[Saved entries]
▬▬▬▬▬▬▬▬▬▬

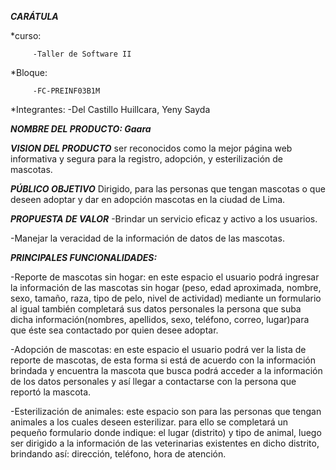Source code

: ***CARÁTULA***

*curso:

         -Taller de Software II

*Bloque:

         -FC-PREINF03B1M

*Integrantes:
         -Del Castillo Huillcara, Yeny Sayda




***NOMBRE DEL PRODUCTO:  Gaara***




***VISION DEL PRODUCTO***
ser reconocidos como la mejor página web informativa y segura para la registro, 
adopción, y esterilización de mascotas.



***PÚBLICO OBJETIVO***
Dirigido, para las personas que tengan mascotas o que deseen adoptar y 
dar en adopción mascotas en la ciudad de Lima.



***PROPUESTA DE VALOR***
-Brindar un servicio eficaz y activo a los usuarios.

-Manejar la veracidad de la información de datos de las mascotas.



***PRINCIPALES FUNCIONALIDADES:***

-Reporte de mascotas sin hogar: en este espacio el usuario podrá ingresar  la información de las mascotas sin hogar (peso, edad aproximada, nombre, sexo, tamaño, raza, tipo de pelo, nivel de actividad) mediante un formulario al igual también completará sus datos personales la persona que suba dicha información(nombres, apellidos, sexo, teléfono, correo, lugar)para que éste sea contactado por quien desee adoptar.



-Adopción de mascotas: en este espacio el usuario podrá ver la lista de reporte de mascotas, de esta forma si está de acuerdo con la información brindada y encuentra la mascota que busca podrá acceder a la información de los datos personales y así llegar a contactarse con la persona que reportó la mascota.



-Esterilización de animales: este espacio son para las personas que tengan animales a los cuales deseen esterilizar. para ello se completará un pequeño formulario donde indique:
el lugar (distrito) y tipo de animal, luego ser dirigido a la información de las veterinarias existentes en dicho distrito, brindando así: dirección, teléfono, hora de atención.


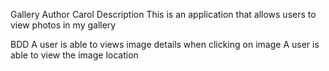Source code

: Gallery
Author
Carol 
Description
This is an application that allows users to view photos in my gallery

BDD
A user is able to views image details when clicking on image
A user is able to view the image location
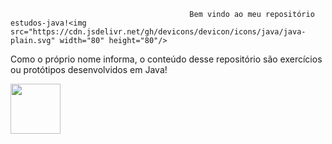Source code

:                                             Bem vindo ao meu repositório estudos-java!<img src="https://cdn.jsdelivr.net/gh/devicons/devicon/icons/java/java-plain.svg" width="80" height="80"/>
                        
                        

Como o próprio nome informa, o conteúdo desse repositório são exercícios ou protótipos desenvolvidos em Java!

<img src="https://cdn.jsdelivr.net/gh/devicons/devicon/icons/java/java-plain.svg" width="80" height="80"/>
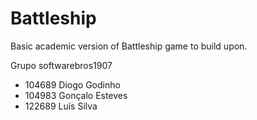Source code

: # Battleship

Basic academic version of Battleship game to build upon.

Grupo softwarebros1907
 - 104689 Diogo Godinho
 - 104983 Gonçalo Esteves
 - 122689 Luís Silva
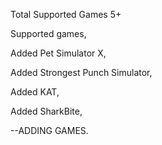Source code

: Total Supported Games 5+

Supported games,

Added Pet Simulator X,

Added Strongest Punch Simulator,

Added KAT,

Added SharkBite,

--ADDING GAMES.
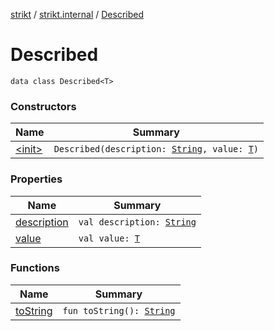 [strikt](../../index.md) / [strikt.internal](../index.md) / [Described](./index.md)

# Described

`data class Described<T>`

### Constructors

| Name | Summary |
|---|---|
| [&lt;init&gt;](-init-.md) | `Described(description: `[`String`](https://kotlinlang.org/api/latest/jvm/stdlib/kotlin/-string/index.html)`, value: `[`T`](index.md#T)`)` |

### Properties

| Name | Summary |
|---|---|
| [description](description.md) | `val description: `[`String`](https://kotlinlang.org/api/latest/jvm/stdlib/kotlin/-string/index.html) |
| [value](value.md) | `val value: `[`T`](index.md#T) |

### Functions

| Name | Summary |
|---|---|
| [toString](to-string.md) | `fun toString(): `[`String`](https://kotlinlang.org/api/latest/jvm/stdlib/kotlin/-string/index.html) |
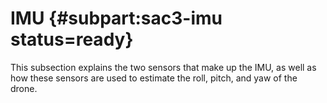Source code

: # IMU {#subpart:sac3-imu status=ready}

This subsection explains the two sensors that make up the IMU, as well as how these sensors are used to estimate the roll, pitch, and yaw of the drone.
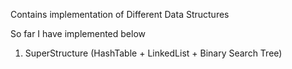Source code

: Contains implementation of Different Data Structures

So far I have implemented below 
1. SuperStructure (HashTable + LinkedList + Binary Search Tree)
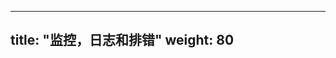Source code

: <!--
---
title: "Monitor, Log, and Debug"
weight: 80
---
-->

---
title: "监控，日志和排错"
weight: 80
---


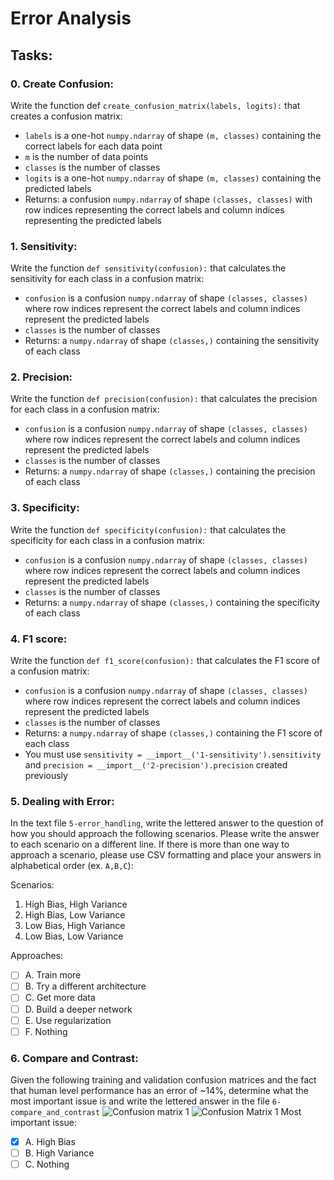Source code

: # Error Analysis

## Tasks:

### 0. Create Confusion:
Write the function def `create_confusion_matrix(labels, logits):` that creates a confusion matrix:
* `labels` is a one-hot `numpy.ndarray` of shape `(m, classes)` containing the correct labels for each data point
* `m` is the number of data points
* `classes` is the number of classes
* `logits` is a one-hot `numpy.ndarray` of shape `(m, classes)` containing the predicted labels
* Returns: a confusion `numpy.ndarray` of shape `(classes, classes)` with row indices representing the correct labels and column indices representing the predicted labels

### 1. Sensitivity:
Write the function `def sensitivity(confusion):` that calculates the sensitivity for each class in a confusion matrix:
* `confusion` is a confusion `numpy.ndarray` of shape `(classes, classes)` where row indices represent the correct labels and column indices represent the predicted labels
* `classes` is the number of classes
* Returns: a `numpy.ndarray` of shape `(classes,)` containing the sensitivity of each class

### 2. Precision:
Write the function `def precision(confusion):` that calculates the precision for each class in a confusion matrix:
* `confusion` is a confusion `numpy.ndarray` of shape `(classes, classes)` where row indices represent the correct labels and column indices represent the predicted labels
* `classes` is the number of classes
* Returns: a `numpy.ndarray` of shape `(classes,)` containing the precision of each class

### 3. Specificity:
Write the function `def specificity(confusion):` that calculates the specificity for each class in a confusion matrix:
* `confusion` is a confusion `numpy.ndarray` of shape `(classes, classes)` where row indices represent the correct labels and column indices represent the predicted labels
* `classes` is the number of classes
* Returns: a `numpy.ndarray` of shape `(classes,)` containing the specificity of each class

### 4. F1 score:
Write the function `def f1_score(confusion):` that calculates the F1 score of a confusion matrix:
* `confusion` is a confusion `numpy.ndarray` of shape `(classes, classes)` where row indices represent the correct labels and column indices represent the predicted labels
* `classes` is the number of classes
* Returns: a `numpy.ndarray` of shape `(classes,)` containing the F1 score of each class
* You must use `sensitivity = __import__('1-sensitivity').sensitivity` and `precision = __import__('2-precision').precision` created previously

### 5. Dealing with Error:
In the text file `5-error_handling`, write the lettered answer to the question of how you should approach the following scenarios.
Please write the answer to each scenario on a different line. If there is more than one way to approach a scenario, please use CSV formatting and place your answers in alphabetical order (ex. `A,B,C`):

Scenarios:

1. High Bias, High Variance
2. High Bias, Low Variance
3. Low Bias, High Variance
4. Low Bias, Low Variance

Approaches:

- [ ] A. Train more
- [ ] B. Try a different architecture
- [ ] C. Get more data
- [ ] D. Build a deeper network
- [ ] E. Use regularization
- [ ] F. Nothing

### 6. Compare and Contrast:
Given the following training and validation confusion matrices and the fact that human level performance has an error of ~14%, determine what the most important issue is and write the lettered answer in the file `6-compare_and_contrast`
![Confusion matrix 1](https://s3.eu-west-3.amazonaws.com/hbtn.intranet/uploads/medias/2018/11/03c511c109a790a30bbe.png?X-Amz-Algorithm=AWS4-HMAC-SHA256&X-Amz-Credential=AKIA4MYA5JM5DUTZGMZG%2F20240125%2Feu-west-3%2Fs3%2Faws4_request&X-Amz-Date=20240125T221800Z&X-Amz-Expires=86400&X-Amz-SignedHeaders=host&X-Amz-Signature=3d412c0eeb9a5d39c2fa98d2eb825e975874f1fac2fcf531e8045c5cf3366be0)
![Confusion Matrix 1](https://s3.eu-west-3.amazonaws.com/hbtn.intranet/uploads/medias/2018/11/8f5d5fdab6420a22471b.png?X-Amz-Algorithm=AWS4-HMAC-SHA256&X-Amz-Credential=AKIA4MYA5JM5DUTZGMZG%2F20240125%2Feu-west-3%2Fs3%2Faws4_request&X-Amz-Date=20240125T221800Z&X-Amz-Expires=86400&X-Amz-SignedHeaders=host&X-Amz-Signature=458462c2d36d0e22475fdfa11ba4b7a8a57a8ab6a0029a66af1382327fbae364)
Most important issue:

- [x] A. High Bias
- [ ] B. High Variance
- [ ] C. Nothing
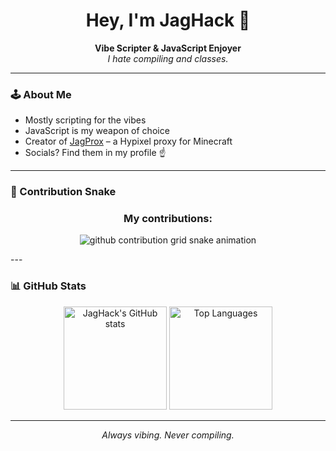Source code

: <!-- Profile README for JagHack -->

<h1 align="center">Hey, I'm JagHack 👋</h1>
<p align="center">
  <b>Vibe Scripter & JavaScript Enjoyer</b><br>
  <i>I hate compiling and classes.</i>
</p>

---

### 🕹️ About Me

- Mostly scripting for the vibes
- JavaScript is my weapon of choice
- Creator of <a href="https://github.com/JagHack/jagprox">JagProx</a> – a Hypixel proxy for Minecraft
- Socials? Find them in my profile ☝️

---

### 🐍 Contribution Snake
<h3 align="center">My contributions:</h3>
<p align="center">
	<picture>
  <source media="(prefers-color-scheme: dark)" srcset="https://raw.githubusercontent.com/JagHack/JagHack/output/github-contribution-grid-snake-dark.svg">
  <img alt="github contribution grid snake animation" src="https://raw.githubusercontent.com/JagHack/JagHack/output/github-contribution-grid-snake.svg">
  <source media="(prefers-color-scheme: light)" srcset="https://raw.githubusercontent.com/JagHack/JagHack/output/github-contribution-grid-snake.svg">
</picture>
</p>---

### 📊 GitHub Stats

<p align="center">
  <img src="https://github-readme-stats.vercel.app/api?username=JagHack&show_icons=true&theme=purple-midnight" alt="JagHack's GitHub stats" height="165"/>
  <img src="https://github-readme-stats.vercel.app/api/top-langs/?username=JagHack&layout=compact&theme=purple-midnight" alt="Top Languages" height="165"/>
</p>

---

<p align="center"><i>Always vibing. Never compiling.</i></p>
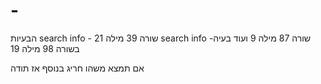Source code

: # -
הבעיות
search info - שורה 39 מילה 21
search info -שורה 87 מילה 9
ועוד בעיה בשורה 98 מילה 19

אם תמצא משהו חריג בנוסף אז תודה
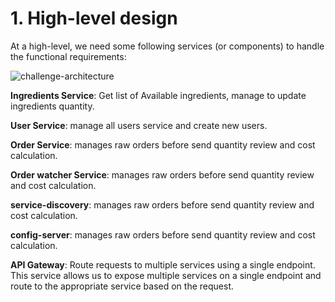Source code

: # 1. High-level design
At a high-level, we need some following services (or components) to handle the functional requirements:

![challenge-architecture](https://hackmd.io/_uploads/BJiQUDbhp.png)


**Ingredients Service**: Get list of Available ingredients, manage to update ingredients quantity.

**User Service**: manage all users service and create new users.

**Order Service**: manages raw orders before send quantity review and cost calculation.

**Order watcher Service**: manages raw orders before send quantity review and cost calculation.

**service-discovery**: manages raw orders before send quantity review and cost calculation.

**config-server**: manages raw orders before send quantity review and cost calculation.

**API Gateway**: Route requests to multiple services using a single endpoint.
This service allows us to expose multiple services on a single endpoint and route to the appropriate service based on the request.
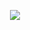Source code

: <p align="center"> 
  <img src="https://64.media.tumblr.com/f057181416c74f935a63174fee26a40e/tumblr_pj3mnxVbiQ1x2878do3_540.gif" />
</p>
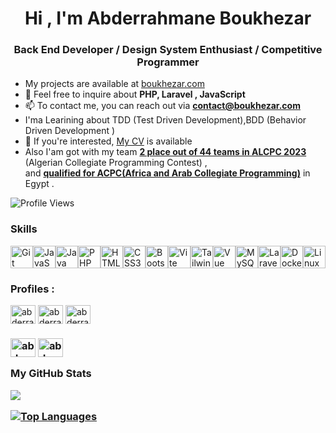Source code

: <!DOCTYPE html>
<html>
<head>


</head>
 <body>
<h1 align="center">Hi , I'm Abderrahmane Boukhezar</h1>
<h3 align="center">Back End Developer / Design System Enthusiast   / Competitive Programmer</h3>
  
-   My projects are available at [boukhezar.com](boukhezar.com)
- 💬 Feel free to inquire about **PHP, Laravel , JavaScript**
- 📫 To contact me, you can reach out via **contact@boukhezar.com**
- I'ma Learining about  TDD (Test Driven Development),BDD (Behavior Driven Development )
- 📄 If you're interested, [My CV](https://drive.google.com/file/d/18GeFFITC6tJ1mP1yPCq5LZQzdDKZ3mSn/view?usp=sharing) is available
- Also I'am got with my team  [**2 place out of 44 teams in ALCPC 2023**](https://drive.google.com/file/d/1vs6F92u9Syz2GuZ8jR9PM0IijQEMIGcC/view) (Algerian Collegiate Programming Contest) ,                     
 and [**qualified for ACPC(Africa and Arab Collegiate Programming)**](https://drive.google.com/file/d/1MxUzrkiHcsR7rsuYSAAbbg6MPXdfeem4/view?usp=sharing)  in Egypt .

![Profile Views](https://komarev.com/ghpvc/?username=abderrahmane-18&color=blue)

### Skills

<p align="left">
<a href="#" target="_blank" rel="noreferrer"><img src="https://raw.githubusercontent.com/danielcranney/readme-generator/main/public/icons/skills/git-colored.svg" width="36" height="36" alt="Git" /></a><a href="#" target="_blank" rel="noreferrer"><img src="https://raw.githubusercontent.com/danielcranney/readme-generator/main/public/icons/skills/javascript-colored.svg" width="36" height="36" alt="JavaScript" /></a><a href="#" target="_blank" rel="noreferrer"><img src="https://raw.githubusercontent.com/danielcranney/readme-generator/main/public/icons/skills/java-colored.svg" width="36" height="36" alt="Java" /></a><a href="#" target="_blank" rel="noreferrer"><img src="https://raw.githubusercontent.com/danielcranney/readme-generator/main/public/icons/skills/php-colored.svg" width="36" height="36" alt="PHP" /></a><a href="#" target="_blank" rel="noreferrer"><img src="https://raw.githubusercontent.com/danielcranney/readme-generator/main/public/icons/skills/html5-colored.svg" width="36" height="36" alt="HTML5" /></a><a href="#" target="_blank" rel="noreferrer"><img src="https://raw.githubusercontent.com/danielcranney/readme-generator/main/public/icons/skills/css3-colored.svg" width="36" height="36" alt="CSS3" /></a><a href="#" target="_blank" rel="noreferrer"><img src="https://raw.githubusercontent.com/danielcranney/readme-generator/main/public/icons/skills/bootstrap-colored.svg" width="36" height="36" alt="Bootstrap" /></a><a href="#" target="_blank" rel="noreferrer"><img src="https://raw.githubusercontent.com/danielcranney/readme-generator/main/public/icons/skills/vite-colored.svg" width="36" height="36" alt="Vite" /></a><a href="#" target="_blank" rel="noreferrer"><img src="https://raw.githubusercontent.com/danielcranney/readme-generator/main/public/icons/skills/tailwindcss-colored.svg" width="36" height="36" alt="TailwindCSS" /></a><a href="#" target="_blank" rel="noreferrer"><img src="https://raw.githubusercontent.com/danielcranney/readme-generator/main/public/icons/skills/vuejs-colored.svg" width="36" height="36" alt="Vue" /></a><a href="#" target="_blank" rel="noreferrer"><img src="https://raw.githubusercontent.com/danielcranney/readme-generator/main/public/icons/skills/mysql-colored.svg" width="36" height="36" alt="MySQL" /></a><a href="#" target="_blank" rel="noreferrer"><img src="https://raw.githubusercontent.com/danielcranney/readme-generator/main/public/icons/skills/laravel-colored.svg" width="36" height="36" alt="Laravel" /></a><a href="#" target="_blank" rel="noreferrer"><img src="https://raw.githubusercontent.com/danielcranney/readme-generator/main/public/icons/skills/docker-colored.svg" width="36" height="36" alt="Docker" /></a><a href="#" target="_blank" rel="noreferrer"><img src="https://raw.githubusercontent.com/danielcranney/readme-generator/main/public/icons/skills/linux-colored.svg" width="36" height="36" alt="Linux" /></a>
</p>


<h3 align="left"> Profiles :</h3>
<p align="left">
<a href="https://twitter.com/abderrahmanecs" target="blank"><img align="center" src="https://raw.githubusercontent.com/rahuldkjain/github-profile-readme-generator/master/src/images/icons/Social/twitter.svg" alt="abderrahmanecs" height="30" width="40" /></a>
<a href="https://linkedin.com/in/abderrahmane-boukhezar-cs" target="blank"><img align="center" src="https://raw.githubusercontent.com/rahuldkjain/github-profile-readme-generator/master/src/images/icons/Social/linked-in-alt.svg" alt="abderrahmane-boukhezar-cs" height="30" width="40" /></a>
<a href="https://fb.com/abderrahmane.boukhezar" target="blank"><img align="center" src="https://raw.githubusercontent.com/rahuldkjain/github-profile-readme-generator/master/src/images/icons/Social/facebook.svg" alt="abderrahmane.boukhezar" height="30" width="40" /></a>
 <h3 align="left"Competitive Programming  Profiles :</h3>

<a href="https://www.hackerrank.com/abderrahmane_bo2" target="blank"><img align="center" src="https://raw.githubusercontent.com/rahuldkjain/github-profile-readme-generator/master/src/images/icons/Social/hackerrank.svg" alt="abderrahmane_bo2" height="30" width="40" /></a>
<a href="https://codeforces.com/profile/abderrahmane18" target="blank"><img align="center" src="https://raw.githubusercontent.com/rahuldkjain/github-profile-readme-generator/master/src/images/icons/Social/codeforces.svg" alt="abderrahmane18" height="30" width="40" /></a>
</p>



<b>My GitHub Stats</b>

<a href="http://www.github.com/abderrahmane-18"><img src="https://github-readme-streak-stats.herokuapp.com/?user=abderrahmane-18&stroke=ffffff&background=1c1917&ring=0891b2&fire=0891b2&currStreakNum=ffffff&currStreakLabel=0891b2&sideNums=ffffff&sideLabels=ffffff&dates=ffffff&hide_border=true" /></a>

<a href="https://github.com/abderrahmane-18" align="left"><img src="https://github-readme-stats.vercel.app/api/top-langs/?username=abderrahmane-18&langs_count=10&title_color=0891b2&text_color=ffffff&icon_color=0891b2&bg_color=1c1917&hide_border=true&locale=en&custom_title=Top%20%Languages" alt="Top Languages" /></a>


</body>

</html>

▬▬▬▬▬▬▬▬▬▬

_EXERCISE PROMPT_
Render the lines from the one containing "### 5. Dealing" up to and including the one containing "- [ ] F. Nothing" as a numbered list, leaving out blank lines.

_EXERCISE OUTPUT_
1. ### 5. Dealing with Error:
2. In the text file `5-error_handling`, write the lettered answer to the question of how you should approach the following scenarios.
3. Please write the answer to each scenario on a different line. If there is more than one way to approach a scenario, please use CSV formatting and place your answers in alphabetical order (ex. `A,B,C`):
4. Scenarios:
5. 1. High Bias, High Variance
6. 2. High Bias, Low Variance
7. 3. Low Bias, High Variance
8. 4. Low Bias, Low Variance
9. Approaches:
10. - [ ] A. Train more
11. - [ ] B. Try a different architecture
12. - [ ] C. Get more data
13. - [ ] D. Build a deeper network
14. - [ ] E. Use regularization
15. - [ ] F. Nothing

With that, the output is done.